CBGB Reports From The Marc Crawford Press Conference
This morning I had the pleasure in attending the Marc Crawford press conference. Below you will find interviews conducted with Marc Crawford, Bob Miller and Jim Fox.
To begin, I owe everything to Mike Altieri. Without his invite, none of this would have happened. He has been very open with me and invited me to come to the press conference on behalf of all of the fans at letsgokings.com
The press conference took place in the Kings locker room at the Toyota Sports Center in El Segundo. Reporters from NBC, The Score/TSN, The L.A. Times, The L.A. Daily News and even The Fourth Period were on hand. Craig Conroy and Aaron Miller were there to lend their support.
It was the first time I had seen Dean Lombardi in person and when you’re in the same room with him, you can’t help but notice his aura of intensity. He lives, breathes and sleeps hockey.
When Marc Crawford was introduced, I expected the same intensity from him as I have seen from his days behind the bench in Colorado and Vancouver. It was quite the opposite. Marc is affable, relaxed and at times humorous. He stated that he wanted to be part of this organization and that a phone call from Mr. Anschutz sealed the deal.
When MC and DL stood next to each other following the conference, I couldn’t help but think “those two are proven winners”.
Following the PC, several reporters gathered around MC to ask questions.
Q: “How involved are you going to be in player movement”?
MC: “I know that Dean is going to work very closely with me. It’s the most important relationship you can have. The relationship with your direct boss, and he’s my direct boss. I think we’ll work well together. He’s a hard worker. We’ve probably done more assessment here than we’ve done in Vancouver in a long time. He’s got so many great assets that I really look forward to the relationship”
Q: “Have you chosen your assistant coaches?”
Along with Dean, I’m going to start the interviewing process with a number of people. I’ve already spoken to a few people that I have in mind but nothing has been decided. We’re going to look at all aspects. I know exactly the type of staff that I want, I know the strengths that I want in the personnel that will come in here and work for me. One of the beauties of having a little bit of experience is I know myself, I know what I bring and I know what I need to surround myself with.
I think having been in it as long as I have I can see where certain personalities in your assistant and associate coaches can really help get a cohesive group. I think chemistry of coaching staff is as important as chemistry of a hockey club. You got to have a great chemistry because players read that all the time. They want to make sure that you have a cohesive group there.
Mike (Johnston) is under contract with the Canucks. I’m real hopeful that Mike gets an opportunity there. I talked to Mike as a friend… I can’t get into any tampering charges (laughs)
Q: “Dean said Todd (Bertuzzi) had called you… did he have insider info that you were getting the job?”
MC: (laughs) “Todd called me after I was let go from the Canucks, that’s the conversation that Dean was referring to”
Q: “Did you have serious discussions with Toronto”?

Collected data

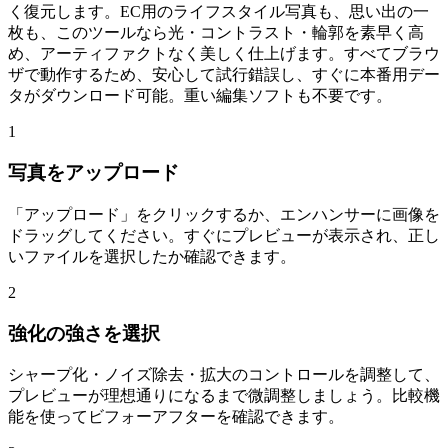
く復元します。EC用のライフスタイル写真も、思い出の一
枚も、このツールなら光・コントラスト・輪郭を素早く高
め、アーティファクトなく美しく仕上げます。すべてブラウ
ザで動作するため、安心して試行錯誤し、すぐに本番用デー
タがダウンロード可能。重い編集ソフトも不要です。
1
写真をアップロード
「アップロード」をクリックするか、エンハンサーに画像を
ドラッグしてください。すぐにプレビューが表示され、正し
いファイルを選択したか確認できます。
2
強化の強さを選択
シャープ化・ノイズ除去・拡大のコントロールを調整して、
プレビューが理想通りになるまで微調整しましょう。比較機
能を使ってビフォーアフターを確認できます。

▶ **TASK REQUIREMENTS**
Please write out the press conference report word for word from "When MC and" to "to ask questions.".

▶ **SOLUTION TO THIS PROBLEM**
When MC and DL stood next to each other following the conference, I couldn’t help but think “those two are proven winners”.
Following the PC, several reporters gathered around MC to ask questions.